De la location de maison…
Mais là encore, que de difficultés ! Les parents, limités financièrement, ne parviennent pas à faire face à toutes les dépenses de leurs progénitures. C’est ce qu’expliquent les jeunes gens rencontrés dans leurs maisons. «C’est Dieu qui nous protège. Souvent, on ne mange pas. La nuit, on ne dort pas bien à cause des moustiques. On n’a pas d’argent pour payer nos factures d’électricité, par conséquent, on étudie avec la lampe ou sous les lampadaires. Et lorsqu’on parvient à payer les factures d’eau et d’électricité, ce sont les fournitures qui manquent. De sorte qu’en classe, nous sommes quelquefois obligés de nous appuyer sur les voisins. Certains refusent de nous aider, mais d’autres par contre nous aident. De toutes les façons, les élèves se soutiennent toujours », avoue-t-il. Et son voisin de confier qu’ils ont un défi à relever : «celui de réussir pour éviter que leurs enfants subissent le même sort.
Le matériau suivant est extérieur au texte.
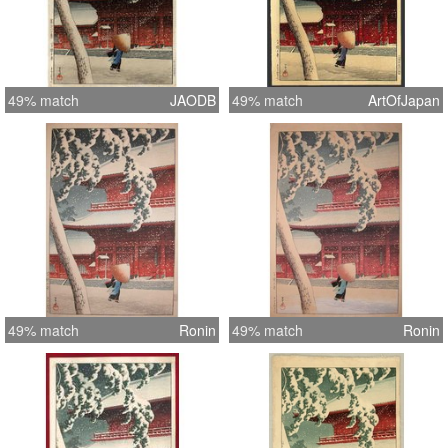
49% match
JAODB
49% match
ArtOfJapan
49% match
Ronin
49% match
Ronin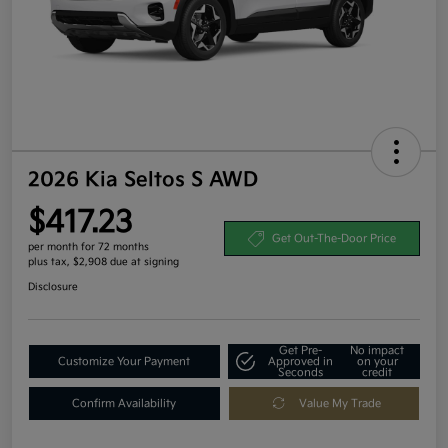
2026 Kia Seltos S AWD
$417.23
Get Out-The-Door Price
per month for 72 months
plus tax, $2,908 due at signing
Disclosure
Get Pre-
No impact
Customize Your Payment
Approved in
on your
Seconds
credit
Confirm Availability
Value My Trade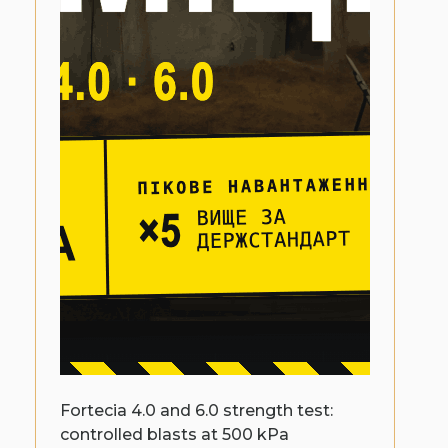
Fortecia 4.0 and 6.0 strength test:
controlled blasts at 500 kPa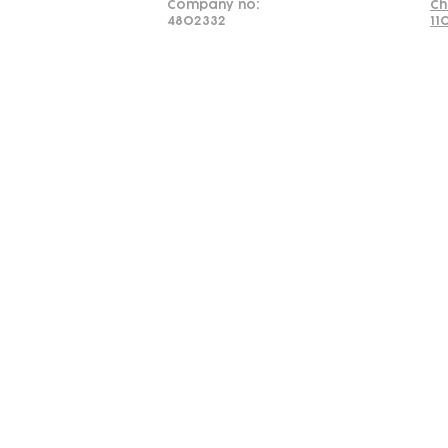
Company no:
Ch
4802332
11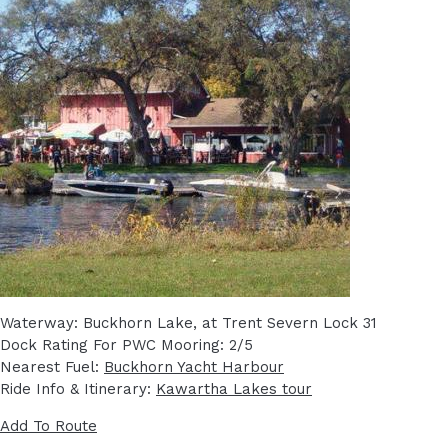
Waterway: Buckhorn Lake, at Trent Severn Lock 31
Dock Rating For PWC Mooring: 2/5
Nearest Fuel:
Buckhorn Yacht Harbour
Ride Info & Itinerary:
Kawartha Lakes tour
Add To Route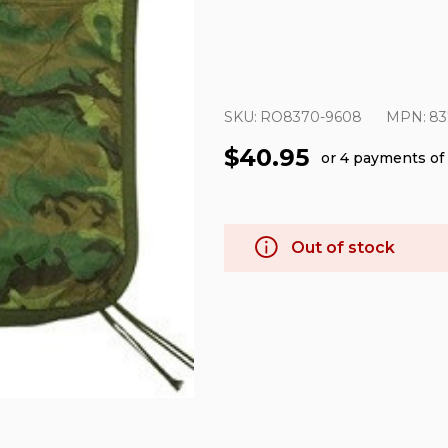
SKU:
RO8370-9608
MPN:
83
$40.95
or 4 payments of
Out of stock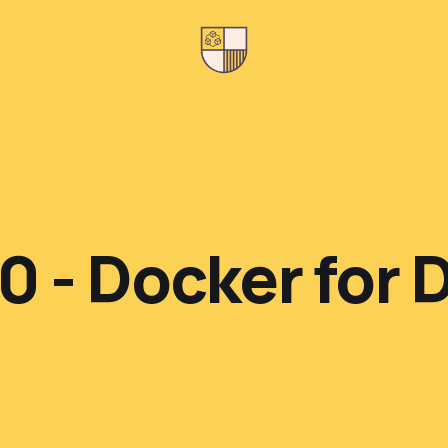
0 - Docker for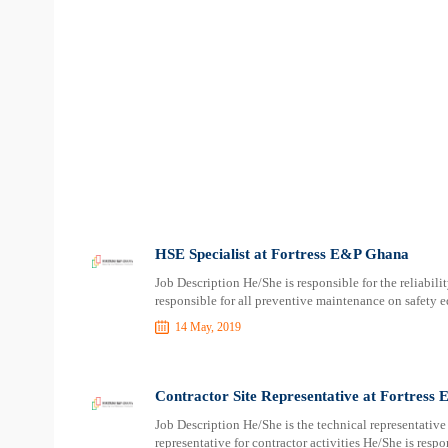
HSE Specialist at Fortress E&P Ghana
Job Description He/She is responsible for the reliabili
responsible for all preventive maintenance on safety e
14 May, 2019
Contractor Site Representative at Fortress
Job Description He/She is the technical representativ
representative for contractor activities He/She is resp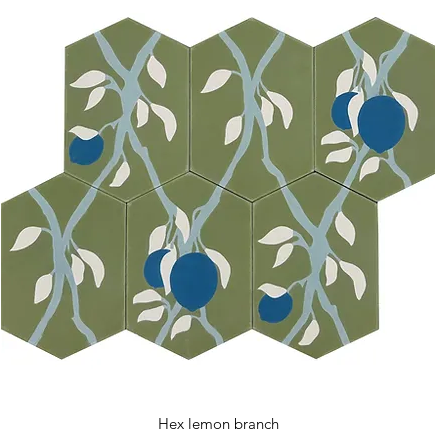
Hex lemon branch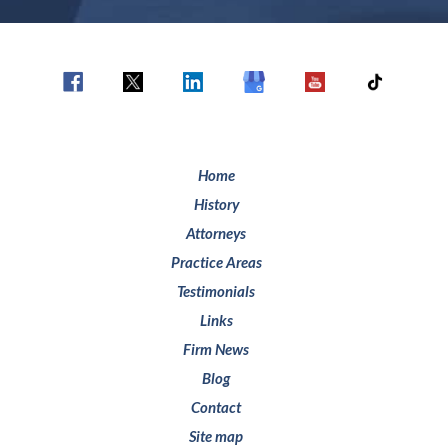
Home
History
Attorneys
Practice Areas
Testimonials
Links
Firm News
Blog
Contact
Site map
Mais certaines filles, pour contourner cet enfer, choisissent le raccourci de la facilité. Elles préfèrent s’adonner à la débauche.
… à la débauche
Ainsi, il n’est pas rare de voir certaines d’entre elles arpenter les trottoirs aux abords des boîtes de nuit et des grands hôtels de la place la nuit. Principalement le week-end et lors des grandes rencontres et autres séminaires dans la capitale politique. Tous les moyens sont bons pourvu qu’on arrive à satisfaire ses besoins. Mais elles se refusent reconnaître cette prostitution qui ne dit pas son nom. «Nous essayons de louer des maisons. Mais étant donné que nous avons des hommes dans notre vie, les gens ont l’impression que nous nous prostituons. Mais en réalité, il ne s’agit pas de cela», tentent-elles de se défendre. Les conséquences de tels actes sont nombreuses : les grossesses pour les plus jeunes- toute chose qui conduit à l’abandon des cours- et les infections sexuellement transmissibles.